10 Years of RO-ILS:
Collaboration and Improvement for Patient Safety
Ksenija Kujundzic
Senior Manager, Quality Improvement
ASTRO
Given the technical sophistication of radiation therapy, each member of the clinical team has specialized responsibilities and makes valuable contributions to patient care. It is this team-driven environment that helps heighten the quality and safety of patient care. ASTRO’s quality programs, APEx - Accreditation Program for Excellence® and Radiation Oncology Incident Learning System (RO-ILS®), leverage collaborative teamwork to propel process-driven improvement. This June marks 10 years of operation for RO-ILS, a program built around collaboration and bringing teams together to benefit patient safety.

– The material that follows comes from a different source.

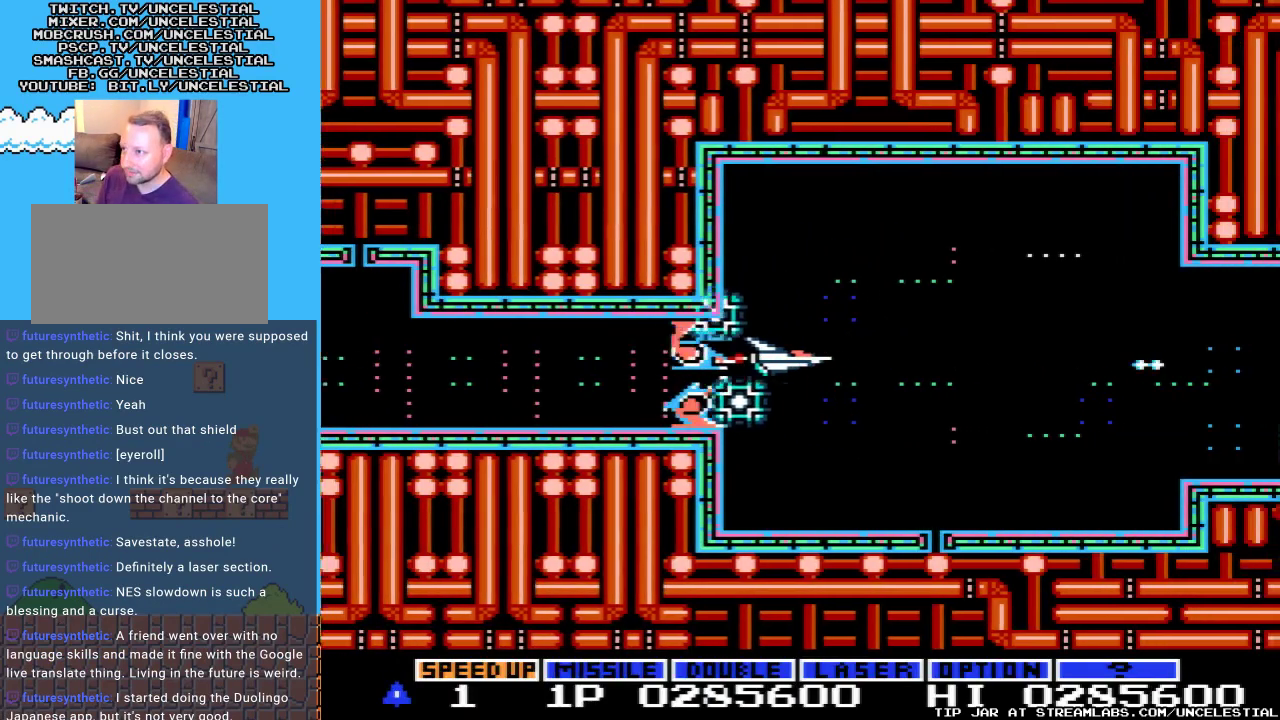
{"buttons": ["A", "DPAD_RIGHT"], "events": []}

More than a decade ago, ASTRO and the American Association of Physicists in Medicine partnered to develop RO-ILS. The three aims of this national program are to (1) offer a secure mechanism for error reporting, (2) foster a non-punitive environment and (3) facilitate safer and higher quality care.
First aim: In 2005, a law creating patient safety organizations (PSOs) enabled collection of medical error information in a protected and confidential environment. ASTRO contracted with an established PSO to provide the associated services and reduce concerns about collecting and sharing sensitive information. While specialty agnostic PSO work has become more commonplace, especially in hospitals, the existence of a specialty-specific program of this sophistication is rare.
Second aim: The opposite of a “shame and blame” environment is a strong safety culture that is transparent, fair and where staff are accountable but not punished. To promote a workplace without fear of retribution, staff at the 850+ facilities enrolled in RO-ILS can anonymously report a safety event. RO-ILS education serves as an example of how to share and discuss safety events with safety culture in mind; it does not point fingers or identify users but rather focuses on environment-related contributing factors and process-driven mitigation strategies. Positive reinforcement also helps counter apprehension about disclosing errors. With this in mind, in 2022 RO-ILS began publishing multiple great catch events to celebrate different radiation oncology team members generally, and in 2023, started recognizing specific individuals as safety stars.
Third aim: The primary mechanism of facilitating safer care and disseminating shared learning is RO-ILS education. A small group of safety experts known as the RO-HAC work with the PSO to analyze and share findings from RO-ILS data. Starting with quarterly reports and evolving to multiple resources, RO-ILS has released more than 60 written educational reports (see astro.org/roilsreports), many of which have reached international audiences. Themed reports on topics like peer review, surface guidance, and training have identified trends in a RO-ILS aggregate database now comprising over 37,000 safety events! RO-ILS fosters teamwork by including safety check questions in RO-ILS education to facilitate group discussion and hosting interactive events for all clinical team members such as a recent virtual discussion about select RO-ILS events. Together, all this work affords individuals, teams and the field an opportunity to proactively address the risk of errors.
In the first decade of RO-ILS, ASTRO invested in extensive development and standardization of radiation oncology-specific data collection, advancements in safety trend analysis and overall increased outreach to radiation oncology facilities. This work could not be done without:
- Sponsors and supporters who help finance this work.
- Safety advocates who pushed for the adoption and use of the RO-ILS platform.
- Every person who has submitted and/or reviewed an event for RO-ILS.
- RO-HAC members and volunteers who developed the taxonomy, program materials, etc.
- People and teams who read and leverage RO-ILS education.